François Mitterrand disait à propos de la résorption du chômage, « on a tout essayé ». De même pour sauver l’Église d’après Vatican II : la tentative qu’a représentée l’élection du pape Bergoglio, celle d’une maximalisation du Concile, a fait long feu ; comme avait finalement échoué, il faut le reconnaître, la tentative qu’avait représentée l’élection du pape Ratzinger, celle d’un assagissement du Concile. Alors, un retour en arrière ? Oui, mais à la manière d’une sortie « en avant ».
Nombreux sont ceux, y compris parmi les soutiens d’hier au pape Bergoglio, qui jugent indéfendable la répression brutale du monde traditionnel, pour la seule raison, en définitive, qu’il est trop vivant. Peut-on imaginer, avec un prochain pontificat, une mise entre parenthèses de Traditionis custodes ?Assurément, et même mieux, nous semble-t-il : une liberté donnée à ce qu’il est convenu d’appeler les « forces vives » dans l’Église. Concernant cette force essentielle, puisqu’elle représente la tradition multiséculaire, on peut raisonnablement envisager la négociation d’un compromis qui serait plus favorable pour l’Église que n’a été le compromis de Summorum Pontificum. Il faut viser désormais une levée de tout encadrement, autrement dit une franche liberté pour la liturgie ancienne et pour tout ce qui va avec elle. Et ceci, au nom du bon sens. De même qu’un certain nombre d’évêques dans le monde ont laissé se développer dans leurs diocèses toutes ces « forces vives », les communautés, fondations, œuvres, qui portent des fruits missionnaires, de même, au niveau de l’Église universelle, doit venir le temps de la liberté laissée à tout « ce qui marche ».

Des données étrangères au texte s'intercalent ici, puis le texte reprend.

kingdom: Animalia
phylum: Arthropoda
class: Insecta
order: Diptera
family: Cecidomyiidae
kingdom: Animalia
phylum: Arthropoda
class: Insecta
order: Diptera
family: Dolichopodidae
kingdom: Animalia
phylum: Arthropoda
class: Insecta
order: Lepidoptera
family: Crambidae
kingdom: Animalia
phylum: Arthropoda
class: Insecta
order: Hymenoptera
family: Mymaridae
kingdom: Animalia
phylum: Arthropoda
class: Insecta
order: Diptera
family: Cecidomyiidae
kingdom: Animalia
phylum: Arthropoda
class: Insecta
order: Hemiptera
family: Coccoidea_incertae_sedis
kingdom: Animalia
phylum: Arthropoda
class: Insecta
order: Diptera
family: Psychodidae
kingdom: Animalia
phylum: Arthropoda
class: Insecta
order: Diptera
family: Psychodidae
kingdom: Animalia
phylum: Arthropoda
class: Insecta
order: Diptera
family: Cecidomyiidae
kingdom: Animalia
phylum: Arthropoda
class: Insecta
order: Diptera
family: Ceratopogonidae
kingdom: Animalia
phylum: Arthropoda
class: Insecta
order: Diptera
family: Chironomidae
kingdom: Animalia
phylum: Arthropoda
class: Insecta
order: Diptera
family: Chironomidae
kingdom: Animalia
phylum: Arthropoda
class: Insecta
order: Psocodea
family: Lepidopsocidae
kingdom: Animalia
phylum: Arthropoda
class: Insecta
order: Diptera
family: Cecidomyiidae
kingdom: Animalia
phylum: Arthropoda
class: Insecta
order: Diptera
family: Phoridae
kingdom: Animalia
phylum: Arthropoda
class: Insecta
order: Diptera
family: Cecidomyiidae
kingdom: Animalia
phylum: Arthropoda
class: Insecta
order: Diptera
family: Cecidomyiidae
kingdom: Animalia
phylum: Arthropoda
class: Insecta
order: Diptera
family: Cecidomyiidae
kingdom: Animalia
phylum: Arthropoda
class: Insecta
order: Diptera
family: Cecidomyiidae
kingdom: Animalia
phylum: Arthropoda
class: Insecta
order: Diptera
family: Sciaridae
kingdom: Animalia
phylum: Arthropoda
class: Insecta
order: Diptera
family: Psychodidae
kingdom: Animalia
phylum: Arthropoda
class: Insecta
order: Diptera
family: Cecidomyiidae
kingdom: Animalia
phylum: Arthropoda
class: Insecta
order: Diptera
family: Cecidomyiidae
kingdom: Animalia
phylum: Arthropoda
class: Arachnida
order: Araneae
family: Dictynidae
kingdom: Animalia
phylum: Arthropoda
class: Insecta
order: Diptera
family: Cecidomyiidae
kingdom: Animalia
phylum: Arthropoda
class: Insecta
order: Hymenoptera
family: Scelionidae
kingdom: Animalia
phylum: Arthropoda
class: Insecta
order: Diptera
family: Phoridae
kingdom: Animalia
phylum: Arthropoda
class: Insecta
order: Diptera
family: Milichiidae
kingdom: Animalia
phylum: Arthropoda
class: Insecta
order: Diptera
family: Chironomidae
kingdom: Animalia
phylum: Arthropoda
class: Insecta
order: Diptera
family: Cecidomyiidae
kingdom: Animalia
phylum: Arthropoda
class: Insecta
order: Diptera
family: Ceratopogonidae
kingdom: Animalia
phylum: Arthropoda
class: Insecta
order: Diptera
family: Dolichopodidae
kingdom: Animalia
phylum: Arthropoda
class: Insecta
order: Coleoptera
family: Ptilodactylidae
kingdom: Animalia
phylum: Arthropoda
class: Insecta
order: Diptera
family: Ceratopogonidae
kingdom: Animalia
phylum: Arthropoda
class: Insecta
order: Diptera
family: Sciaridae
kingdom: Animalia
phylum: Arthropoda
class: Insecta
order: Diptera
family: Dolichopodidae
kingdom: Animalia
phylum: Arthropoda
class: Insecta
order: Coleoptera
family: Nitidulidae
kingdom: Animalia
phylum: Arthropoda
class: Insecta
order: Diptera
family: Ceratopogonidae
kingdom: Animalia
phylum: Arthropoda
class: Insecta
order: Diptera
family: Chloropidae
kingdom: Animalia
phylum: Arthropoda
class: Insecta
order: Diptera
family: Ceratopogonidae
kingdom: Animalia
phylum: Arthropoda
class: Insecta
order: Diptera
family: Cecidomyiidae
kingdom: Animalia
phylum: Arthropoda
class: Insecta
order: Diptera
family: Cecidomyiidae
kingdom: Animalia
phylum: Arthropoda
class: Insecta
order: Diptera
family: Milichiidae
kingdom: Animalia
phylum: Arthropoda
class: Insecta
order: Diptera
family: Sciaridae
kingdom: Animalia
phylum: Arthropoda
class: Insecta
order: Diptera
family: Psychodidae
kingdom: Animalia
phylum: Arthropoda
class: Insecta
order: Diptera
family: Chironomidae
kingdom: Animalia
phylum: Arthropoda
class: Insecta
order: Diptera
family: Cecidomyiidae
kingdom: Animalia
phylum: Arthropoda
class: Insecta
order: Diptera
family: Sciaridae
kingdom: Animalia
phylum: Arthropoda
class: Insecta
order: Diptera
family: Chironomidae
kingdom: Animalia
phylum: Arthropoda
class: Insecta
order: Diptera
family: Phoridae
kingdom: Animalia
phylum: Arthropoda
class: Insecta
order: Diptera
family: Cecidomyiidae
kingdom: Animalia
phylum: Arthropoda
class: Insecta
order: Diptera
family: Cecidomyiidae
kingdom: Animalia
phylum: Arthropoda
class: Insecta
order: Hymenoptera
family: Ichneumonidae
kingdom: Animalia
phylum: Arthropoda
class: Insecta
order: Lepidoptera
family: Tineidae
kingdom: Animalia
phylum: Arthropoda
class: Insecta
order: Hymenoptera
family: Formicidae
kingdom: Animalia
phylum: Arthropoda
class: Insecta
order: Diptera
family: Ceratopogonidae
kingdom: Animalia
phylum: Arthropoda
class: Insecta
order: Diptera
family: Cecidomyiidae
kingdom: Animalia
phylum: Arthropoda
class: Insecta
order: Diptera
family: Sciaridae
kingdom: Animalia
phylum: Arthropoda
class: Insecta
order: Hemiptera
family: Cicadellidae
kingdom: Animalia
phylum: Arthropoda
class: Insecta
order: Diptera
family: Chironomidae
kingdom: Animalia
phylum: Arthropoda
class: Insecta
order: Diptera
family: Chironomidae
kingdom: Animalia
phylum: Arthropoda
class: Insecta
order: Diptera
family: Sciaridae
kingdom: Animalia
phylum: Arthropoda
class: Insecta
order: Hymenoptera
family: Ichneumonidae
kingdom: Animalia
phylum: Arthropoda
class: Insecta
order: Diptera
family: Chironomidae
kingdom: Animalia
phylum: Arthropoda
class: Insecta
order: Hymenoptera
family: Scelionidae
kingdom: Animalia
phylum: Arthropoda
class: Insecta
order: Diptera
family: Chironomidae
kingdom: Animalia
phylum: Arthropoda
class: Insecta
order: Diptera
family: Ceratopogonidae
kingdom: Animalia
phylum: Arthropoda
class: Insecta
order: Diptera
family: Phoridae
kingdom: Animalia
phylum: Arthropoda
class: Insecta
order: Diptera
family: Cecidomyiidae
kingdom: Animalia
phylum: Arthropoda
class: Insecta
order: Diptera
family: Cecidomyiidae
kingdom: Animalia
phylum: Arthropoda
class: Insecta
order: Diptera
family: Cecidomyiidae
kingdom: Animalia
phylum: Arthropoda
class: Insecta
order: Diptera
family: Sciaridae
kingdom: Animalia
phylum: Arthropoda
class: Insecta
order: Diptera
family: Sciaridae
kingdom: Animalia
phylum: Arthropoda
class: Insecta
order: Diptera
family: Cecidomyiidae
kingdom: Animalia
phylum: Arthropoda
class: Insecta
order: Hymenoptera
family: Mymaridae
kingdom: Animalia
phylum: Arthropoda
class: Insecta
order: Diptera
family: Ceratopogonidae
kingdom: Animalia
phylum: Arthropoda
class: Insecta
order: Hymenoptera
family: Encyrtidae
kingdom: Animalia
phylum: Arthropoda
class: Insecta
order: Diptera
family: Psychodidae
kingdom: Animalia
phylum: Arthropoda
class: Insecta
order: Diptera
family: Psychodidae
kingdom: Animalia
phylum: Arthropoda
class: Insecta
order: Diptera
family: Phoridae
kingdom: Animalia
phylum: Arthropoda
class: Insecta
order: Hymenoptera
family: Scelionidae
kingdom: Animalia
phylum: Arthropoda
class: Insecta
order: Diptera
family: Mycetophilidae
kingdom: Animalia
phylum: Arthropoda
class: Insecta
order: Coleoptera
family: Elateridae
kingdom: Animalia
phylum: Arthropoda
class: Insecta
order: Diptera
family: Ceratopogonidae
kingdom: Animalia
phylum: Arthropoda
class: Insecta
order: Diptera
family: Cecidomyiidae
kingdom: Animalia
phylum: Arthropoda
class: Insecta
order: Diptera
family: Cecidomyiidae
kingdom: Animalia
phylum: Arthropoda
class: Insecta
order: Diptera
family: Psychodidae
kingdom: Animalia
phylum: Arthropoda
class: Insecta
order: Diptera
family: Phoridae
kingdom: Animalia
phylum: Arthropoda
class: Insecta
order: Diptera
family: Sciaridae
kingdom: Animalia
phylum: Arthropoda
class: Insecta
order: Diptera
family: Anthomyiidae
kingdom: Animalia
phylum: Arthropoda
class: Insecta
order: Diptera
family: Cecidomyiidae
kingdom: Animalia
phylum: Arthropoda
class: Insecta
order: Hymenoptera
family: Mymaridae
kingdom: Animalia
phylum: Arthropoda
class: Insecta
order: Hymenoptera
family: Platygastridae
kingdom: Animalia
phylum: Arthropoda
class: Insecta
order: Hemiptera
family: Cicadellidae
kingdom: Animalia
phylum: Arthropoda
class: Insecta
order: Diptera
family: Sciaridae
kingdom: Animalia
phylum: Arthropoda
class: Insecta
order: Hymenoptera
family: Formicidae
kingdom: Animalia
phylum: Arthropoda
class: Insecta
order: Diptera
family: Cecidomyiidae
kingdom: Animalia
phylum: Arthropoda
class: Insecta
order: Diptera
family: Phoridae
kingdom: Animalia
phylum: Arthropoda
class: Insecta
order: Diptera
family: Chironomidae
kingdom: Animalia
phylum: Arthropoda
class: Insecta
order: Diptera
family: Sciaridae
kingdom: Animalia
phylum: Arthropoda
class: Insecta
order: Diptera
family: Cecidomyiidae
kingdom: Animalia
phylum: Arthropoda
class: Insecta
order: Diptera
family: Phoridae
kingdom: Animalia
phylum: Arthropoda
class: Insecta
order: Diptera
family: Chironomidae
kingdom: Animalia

Summorum Pontificum peut s’analyser comme une tentative de coexistence des catholiques qui ne reçoivent pas la liturgie de Vatican II avec un monde conciliaire modéré. Une nouvelle tentative pourrait s’établir avec un monde conciliaire apparemment plus « libéral » que celui de Benoît XVI, mais qui prend désormais conscience de l’échec irrémédiable de l’utopie embrassée il y a cinquante ans.
Abbé Claude Barthe
[1] Tempi nuovi, 2021.
[2] Bouquins, 2021.
[3] Op. cit, p. 64.
[4] Albin Michel, 2021.
[5] Op. cit., « La trivialiation du sacré », p. 124.